According to Lisa Barlow, she was the first person who was approached to join The Real Housewives of Salt Lake City. "Yeah, it started with me," she told Entertainment Tonight.

"I do so much with the Sundance Film Festival, and I had a lot of good friends that work in production, and I was introduced through a mutual friend to the production company," Lisa explained. "I was literally getting a blowout when the call came in and I was, like, on one. We had the best conversation -- it lasted over an hour and a half -- and they're like, we have to do something in Salt Lake. So I was like, cool, what are we gonna do? And it started … The Real Housewives of Salt Lake."

In the beginning, the women claim that they didn't even know they were signing up for Real Housewives.

"I thought they were doing a show about businesswomen," Jen, who runs multiple marketing companies, confesses. "I really thought it was gonna be, like, a Southern Charm-type thing."

Those ladies then helped expand the search for the remaining cast members, Heather’s second cousin, Whitney Rose, and Mary Cosby. A friend of Lisa's recommended Mary to producers. Little did they know what kind of character they had on their hands.

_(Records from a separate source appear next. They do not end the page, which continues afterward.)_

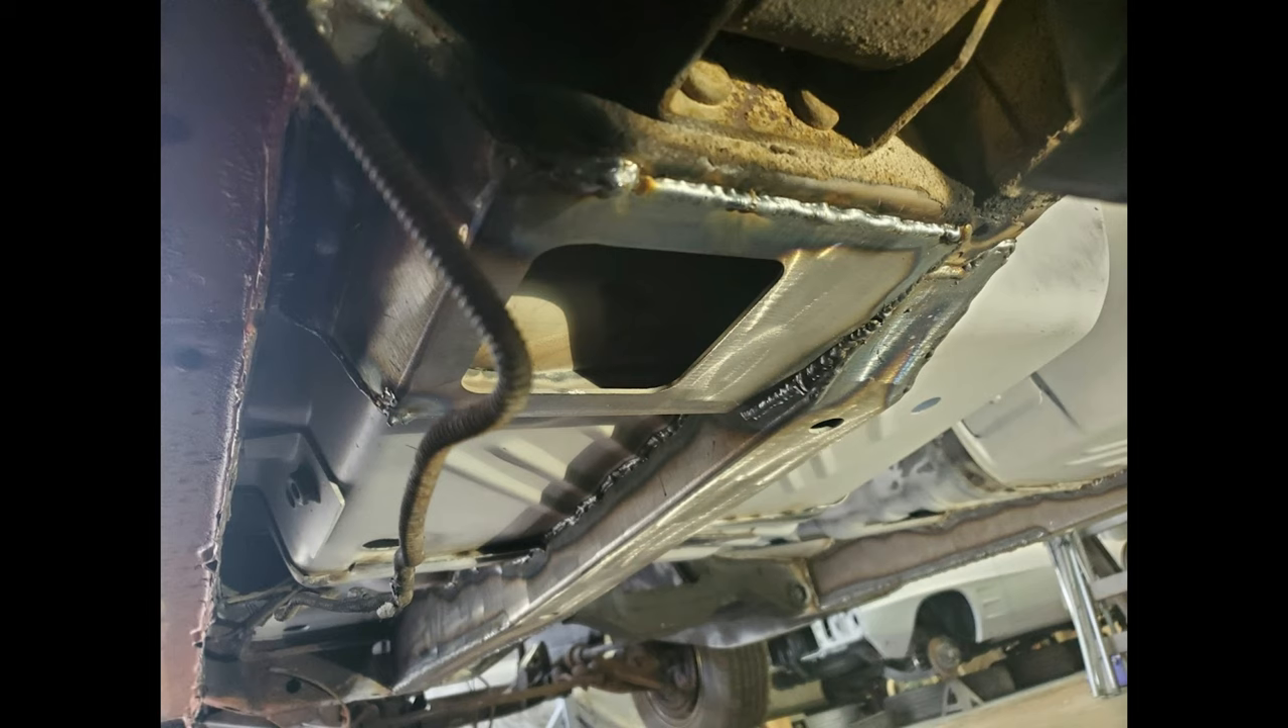Here's a couple of shots of the front torque box connectors welded in.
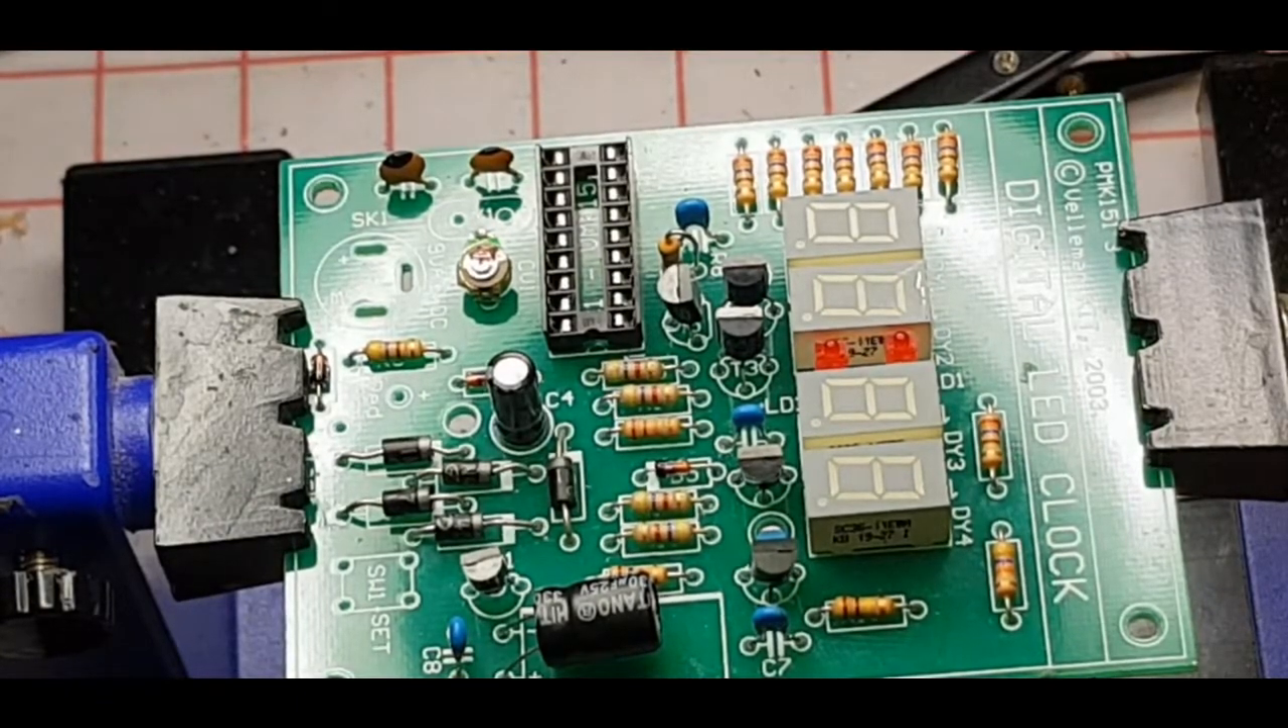Okay so that's all the displays in.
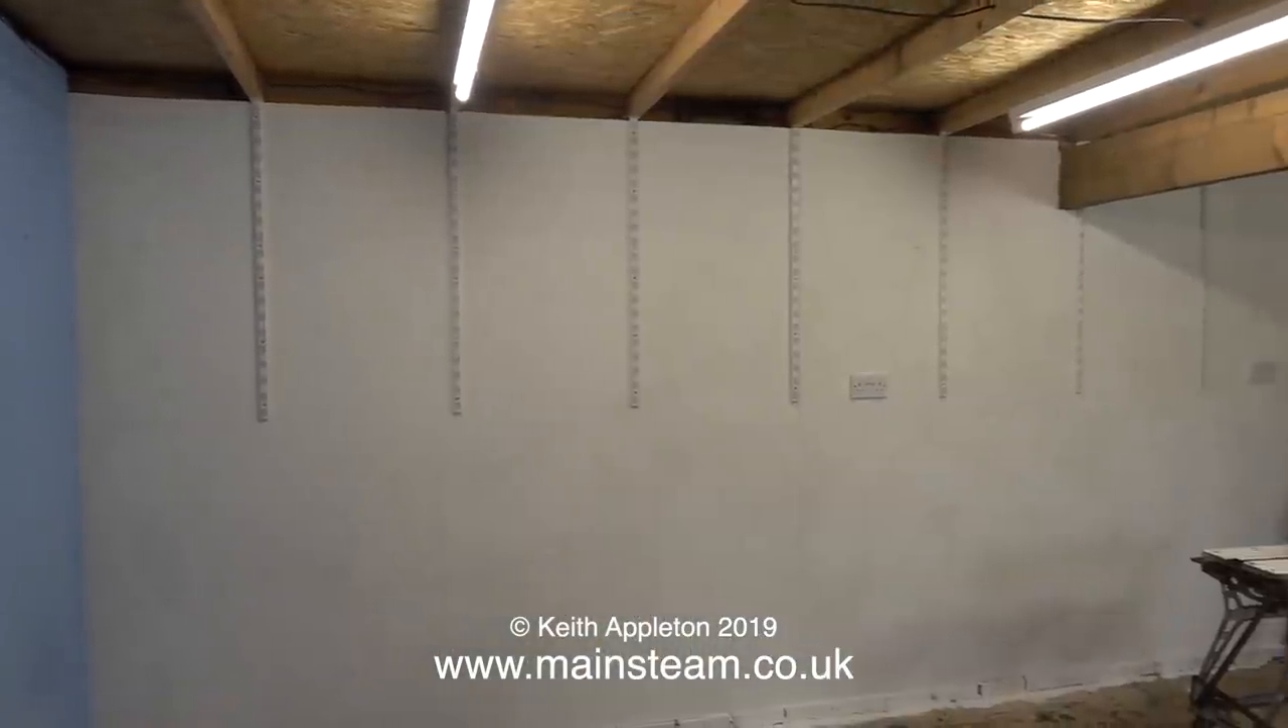I repeat the process and screw all the brackets to the wall and now it looks like this.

"Mary's the pot-stirrer in her own way, just because it's like, hello? Earth to Mary," Jen said. "'This is what you said yesterday.' You know what I mean?"

On of the main topics on the show will be religion as Gay is figuring out life after the Church. The self-proclaimed "good Mormon gone bad" parted ways with the religion with her recent divorce.

"I'm walking away in the show, this is the process," she told Entertainment Tonight. "I'm lighting my entire life on fire, and it is hard. … It's devastating because it felt like the option got ripped out from me, because so much about Mormonism is based on marriage and the family, and when that imploded, like, it didn't feel like I really had an option. I didn't know a lot of single Mormon moms that were successful. They either got remarried immediately or just were struggling, and I didn't really have anyone to pattern my life after. So it was, for me, it was very unsettling, and it's been really difficult."

"I didn't choose to be Mormon -- I wouldn't ever have chosen to be Mormon -- but I was born into it and I wanted to do it right," Heather notes. "As much as I would love to just, like, have one foot in the Mormon door and live my life, I feel it just doesn't work for me. There's too many issues that are absolutely incongruent with how I believe and how I wanna live."

"We all have our own journey with it," Jen added. She, too, was born into the Church, but opted to leave and convert to become Muslim, her husband’s religion, after learning about the Church’s history of excluding Black people.

"I'm kinda like, listen, it didn't work out for me and there's no way for me to make it work out, so I'm going to set the whole thing on fire and live how I felt when I was born," Heather shared.